__WORK ITEM__
In the records below, some lines contain the word "katamaiyah". Copy each of them.

__INFORMATION SHOWN__
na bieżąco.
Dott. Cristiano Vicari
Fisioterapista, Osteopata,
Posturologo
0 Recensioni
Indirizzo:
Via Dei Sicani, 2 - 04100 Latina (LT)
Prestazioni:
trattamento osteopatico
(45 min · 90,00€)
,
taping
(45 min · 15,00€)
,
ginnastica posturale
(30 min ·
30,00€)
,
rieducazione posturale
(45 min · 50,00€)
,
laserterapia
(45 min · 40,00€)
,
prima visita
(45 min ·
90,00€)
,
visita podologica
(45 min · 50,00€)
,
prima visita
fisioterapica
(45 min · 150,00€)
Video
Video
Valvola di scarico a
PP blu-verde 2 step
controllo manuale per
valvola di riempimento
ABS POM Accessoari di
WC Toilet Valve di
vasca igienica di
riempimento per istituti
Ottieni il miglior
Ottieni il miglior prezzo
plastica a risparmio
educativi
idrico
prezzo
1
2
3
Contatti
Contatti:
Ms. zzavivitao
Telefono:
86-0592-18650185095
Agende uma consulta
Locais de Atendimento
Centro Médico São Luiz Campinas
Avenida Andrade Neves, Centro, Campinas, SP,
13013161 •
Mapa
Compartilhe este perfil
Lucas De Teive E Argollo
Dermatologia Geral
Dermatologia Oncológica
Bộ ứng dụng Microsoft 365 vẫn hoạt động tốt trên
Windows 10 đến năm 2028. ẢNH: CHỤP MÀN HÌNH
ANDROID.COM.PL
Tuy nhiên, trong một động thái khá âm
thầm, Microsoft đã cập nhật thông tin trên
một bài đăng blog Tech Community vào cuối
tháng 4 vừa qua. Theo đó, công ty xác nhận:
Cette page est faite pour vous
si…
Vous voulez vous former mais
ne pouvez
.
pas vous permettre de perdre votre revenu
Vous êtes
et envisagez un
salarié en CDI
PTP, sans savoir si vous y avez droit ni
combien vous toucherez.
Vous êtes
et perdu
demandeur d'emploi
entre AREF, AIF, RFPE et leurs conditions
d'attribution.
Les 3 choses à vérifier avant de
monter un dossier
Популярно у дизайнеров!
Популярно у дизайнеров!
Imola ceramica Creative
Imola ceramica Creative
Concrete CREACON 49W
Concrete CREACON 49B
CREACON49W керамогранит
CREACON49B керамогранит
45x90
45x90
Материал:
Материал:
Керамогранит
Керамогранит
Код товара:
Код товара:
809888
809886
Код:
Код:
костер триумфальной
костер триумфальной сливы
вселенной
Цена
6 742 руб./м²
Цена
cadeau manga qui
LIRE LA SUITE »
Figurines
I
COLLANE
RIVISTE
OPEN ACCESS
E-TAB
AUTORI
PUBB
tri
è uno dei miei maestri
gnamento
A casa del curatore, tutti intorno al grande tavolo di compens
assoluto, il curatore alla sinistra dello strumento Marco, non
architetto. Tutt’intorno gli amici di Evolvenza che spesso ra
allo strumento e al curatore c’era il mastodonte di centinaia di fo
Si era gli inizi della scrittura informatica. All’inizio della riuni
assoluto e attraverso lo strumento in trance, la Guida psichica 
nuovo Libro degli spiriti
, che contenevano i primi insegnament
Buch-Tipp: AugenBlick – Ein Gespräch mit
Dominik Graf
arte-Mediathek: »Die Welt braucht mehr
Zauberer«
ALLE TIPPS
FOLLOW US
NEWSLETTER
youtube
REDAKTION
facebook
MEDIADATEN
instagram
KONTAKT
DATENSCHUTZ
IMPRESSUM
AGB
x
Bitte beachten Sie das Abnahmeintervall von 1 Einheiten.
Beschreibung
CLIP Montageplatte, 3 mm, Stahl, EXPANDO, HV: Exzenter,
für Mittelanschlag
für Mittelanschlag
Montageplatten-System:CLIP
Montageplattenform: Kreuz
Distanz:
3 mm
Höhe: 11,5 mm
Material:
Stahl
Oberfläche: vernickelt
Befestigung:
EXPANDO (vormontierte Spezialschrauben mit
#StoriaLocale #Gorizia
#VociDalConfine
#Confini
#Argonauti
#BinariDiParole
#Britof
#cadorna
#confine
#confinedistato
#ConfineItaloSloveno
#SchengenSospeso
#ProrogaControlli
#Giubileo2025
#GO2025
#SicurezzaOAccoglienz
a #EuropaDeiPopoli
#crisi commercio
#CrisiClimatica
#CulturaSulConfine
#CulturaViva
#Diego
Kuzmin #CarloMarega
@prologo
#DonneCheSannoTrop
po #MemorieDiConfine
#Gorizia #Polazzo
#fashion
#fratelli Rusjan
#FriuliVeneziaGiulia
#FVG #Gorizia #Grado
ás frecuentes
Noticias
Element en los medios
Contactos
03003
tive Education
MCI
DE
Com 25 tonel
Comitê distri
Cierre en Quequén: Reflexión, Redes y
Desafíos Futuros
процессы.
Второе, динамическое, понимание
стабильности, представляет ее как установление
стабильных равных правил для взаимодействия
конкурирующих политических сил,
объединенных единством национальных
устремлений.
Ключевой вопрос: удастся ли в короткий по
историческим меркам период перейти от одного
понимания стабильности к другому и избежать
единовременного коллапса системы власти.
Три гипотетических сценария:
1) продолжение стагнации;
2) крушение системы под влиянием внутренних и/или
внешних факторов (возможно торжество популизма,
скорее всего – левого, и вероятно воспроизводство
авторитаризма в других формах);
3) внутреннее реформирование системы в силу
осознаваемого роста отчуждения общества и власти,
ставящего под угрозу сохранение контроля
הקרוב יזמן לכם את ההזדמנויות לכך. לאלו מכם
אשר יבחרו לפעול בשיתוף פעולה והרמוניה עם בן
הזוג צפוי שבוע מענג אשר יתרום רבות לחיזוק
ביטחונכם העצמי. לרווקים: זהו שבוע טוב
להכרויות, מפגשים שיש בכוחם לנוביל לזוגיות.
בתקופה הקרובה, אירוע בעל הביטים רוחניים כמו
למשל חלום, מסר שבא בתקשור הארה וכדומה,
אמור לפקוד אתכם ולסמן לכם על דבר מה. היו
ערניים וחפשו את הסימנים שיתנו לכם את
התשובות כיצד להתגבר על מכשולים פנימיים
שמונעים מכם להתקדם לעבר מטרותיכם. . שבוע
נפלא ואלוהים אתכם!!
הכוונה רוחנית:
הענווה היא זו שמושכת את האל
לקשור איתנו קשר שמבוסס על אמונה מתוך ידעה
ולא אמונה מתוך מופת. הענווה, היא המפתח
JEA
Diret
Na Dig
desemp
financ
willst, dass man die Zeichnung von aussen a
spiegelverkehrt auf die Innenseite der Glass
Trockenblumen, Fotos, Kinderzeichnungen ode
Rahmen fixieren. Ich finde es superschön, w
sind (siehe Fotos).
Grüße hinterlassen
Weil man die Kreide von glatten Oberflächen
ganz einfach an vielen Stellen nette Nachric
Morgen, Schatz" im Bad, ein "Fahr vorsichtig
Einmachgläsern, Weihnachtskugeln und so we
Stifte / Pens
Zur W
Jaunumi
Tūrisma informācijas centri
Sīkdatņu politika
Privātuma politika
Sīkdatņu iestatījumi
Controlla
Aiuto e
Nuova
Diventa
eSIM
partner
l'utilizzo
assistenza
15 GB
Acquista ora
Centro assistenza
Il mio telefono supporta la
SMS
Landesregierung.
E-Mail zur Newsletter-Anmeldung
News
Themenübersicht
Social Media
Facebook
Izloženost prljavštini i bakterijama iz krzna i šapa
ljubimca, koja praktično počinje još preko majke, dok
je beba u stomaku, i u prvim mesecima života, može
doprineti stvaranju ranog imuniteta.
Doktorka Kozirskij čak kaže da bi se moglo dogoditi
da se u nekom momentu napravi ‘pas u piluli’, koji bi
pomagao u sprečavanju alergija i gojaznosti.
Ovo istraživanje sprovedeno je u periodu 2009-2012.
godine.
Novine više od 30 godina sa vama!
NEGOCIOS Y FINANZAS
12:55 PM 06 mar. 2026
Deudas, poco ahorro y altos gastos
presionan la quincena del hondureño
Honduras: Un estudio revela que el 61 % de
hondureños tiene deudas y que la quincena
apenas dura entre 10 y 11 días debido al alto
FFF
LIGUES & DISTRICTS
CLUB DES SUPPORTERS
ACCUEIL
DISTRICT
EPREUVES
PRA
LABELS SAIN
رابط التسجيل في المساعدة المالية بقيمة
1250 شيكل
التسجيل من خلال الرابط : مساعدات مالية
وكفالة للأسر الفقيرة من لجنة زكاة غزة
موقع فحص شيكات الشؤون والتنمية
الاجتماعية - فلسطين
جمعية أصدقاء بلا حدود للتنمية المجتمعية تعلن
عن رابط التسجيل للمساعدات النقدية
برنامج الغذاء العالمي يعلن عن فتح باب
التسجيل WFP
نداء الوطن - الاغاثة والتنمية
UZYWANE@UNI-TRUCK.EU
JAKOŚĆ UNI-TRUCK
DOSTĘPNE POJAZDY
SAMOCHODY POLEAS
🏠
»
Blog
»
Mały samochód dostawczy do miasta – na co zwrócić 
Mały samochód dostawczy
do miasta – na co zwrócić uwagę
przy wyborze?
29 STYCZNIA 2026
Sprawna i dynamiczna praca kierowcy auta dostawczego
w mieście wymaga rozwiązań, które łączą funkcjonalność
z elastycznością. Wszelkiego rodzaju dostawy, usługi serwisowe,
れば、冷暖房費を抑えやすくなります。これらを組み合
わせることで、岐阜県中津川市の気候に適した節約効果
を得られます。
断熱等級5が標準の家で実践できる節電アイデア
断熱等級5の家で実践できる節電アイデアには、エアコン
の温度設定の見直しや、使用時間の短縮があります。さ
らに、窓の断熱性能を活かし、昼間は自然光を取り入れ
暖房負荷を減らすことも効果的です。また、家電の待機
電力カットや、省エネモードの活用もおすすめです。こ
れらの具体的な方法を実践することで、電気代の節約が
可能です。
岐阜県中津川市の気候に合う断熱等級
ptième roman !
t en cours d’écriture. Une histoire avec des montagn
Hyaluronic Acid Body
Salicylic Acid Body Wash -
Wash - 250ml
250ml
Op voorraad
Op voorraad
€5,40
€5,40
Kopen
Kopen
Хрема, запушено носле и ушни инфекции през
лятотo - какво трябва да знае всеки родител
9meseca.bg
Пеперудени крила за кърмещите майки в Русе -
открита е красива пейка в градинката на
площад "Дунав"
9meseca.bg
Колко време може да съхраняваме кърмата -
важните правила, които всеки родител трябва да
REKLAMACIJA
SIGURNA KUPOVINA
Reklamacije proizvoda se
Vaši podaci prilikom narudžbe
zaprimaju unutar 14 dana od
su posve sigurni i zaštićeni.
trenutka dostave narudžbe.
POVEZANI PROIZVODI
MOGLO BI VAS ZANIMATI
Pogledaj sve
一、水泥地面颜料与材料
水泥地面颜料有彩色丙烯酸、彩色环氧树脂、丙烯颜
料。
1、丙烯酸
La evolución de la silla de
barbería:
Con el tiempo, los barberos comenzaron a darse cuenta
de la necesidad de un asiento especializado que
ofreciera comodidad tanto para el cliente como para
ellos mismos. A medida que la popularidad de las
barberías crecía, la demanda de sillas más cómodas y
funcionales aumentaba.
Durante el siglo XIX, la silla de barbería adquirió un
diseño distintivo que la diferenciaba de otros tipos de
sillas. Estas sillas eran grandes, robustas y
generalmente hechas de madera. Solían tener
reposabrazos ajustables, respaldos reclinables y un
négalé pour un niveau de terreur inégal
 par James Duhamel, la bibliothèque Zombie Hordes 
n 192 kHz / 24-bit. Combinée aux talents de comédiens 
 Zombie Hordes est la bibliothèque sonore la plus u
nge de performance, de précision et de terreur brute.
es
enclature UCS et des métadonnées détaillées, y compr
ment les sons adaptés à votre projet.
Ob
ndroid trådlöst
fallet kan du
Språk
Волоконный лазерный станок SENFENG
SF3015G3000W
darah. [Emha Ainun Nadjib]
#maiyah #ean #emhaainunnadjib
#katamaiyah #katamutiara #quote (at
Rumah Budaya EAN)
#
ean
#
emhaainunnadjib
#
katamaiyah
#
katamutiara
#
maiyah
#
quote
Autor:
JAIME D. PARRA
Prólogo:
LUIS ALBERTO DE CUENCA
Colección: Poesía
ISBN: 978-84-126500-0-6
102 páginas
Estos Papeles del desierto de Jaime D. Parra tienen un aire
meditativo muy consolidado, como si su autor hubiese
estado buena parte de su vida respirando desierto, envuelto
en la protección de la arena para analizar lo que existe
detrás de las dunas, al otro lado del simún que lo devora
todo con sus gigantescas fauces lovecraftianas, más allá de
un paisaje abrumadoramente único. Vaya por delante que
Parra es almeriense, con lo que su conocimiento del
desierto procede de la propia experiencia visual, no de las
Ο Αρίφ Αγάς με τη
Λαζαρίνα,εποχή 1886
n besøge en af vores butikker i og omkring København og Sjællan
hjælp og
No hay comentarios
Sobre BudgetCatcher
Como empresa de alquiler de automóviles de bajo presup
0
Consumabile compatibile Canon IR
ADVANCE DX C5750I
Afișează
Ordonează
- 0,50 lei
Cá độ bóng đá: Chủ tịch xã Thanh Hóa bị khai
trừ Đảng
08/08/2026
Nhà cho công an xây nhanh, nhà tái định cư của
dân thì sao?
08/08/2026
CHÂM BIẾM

__WRITTEN RESPONSE__
#katamaiyah #katamutiara #quote (at
katamaiyah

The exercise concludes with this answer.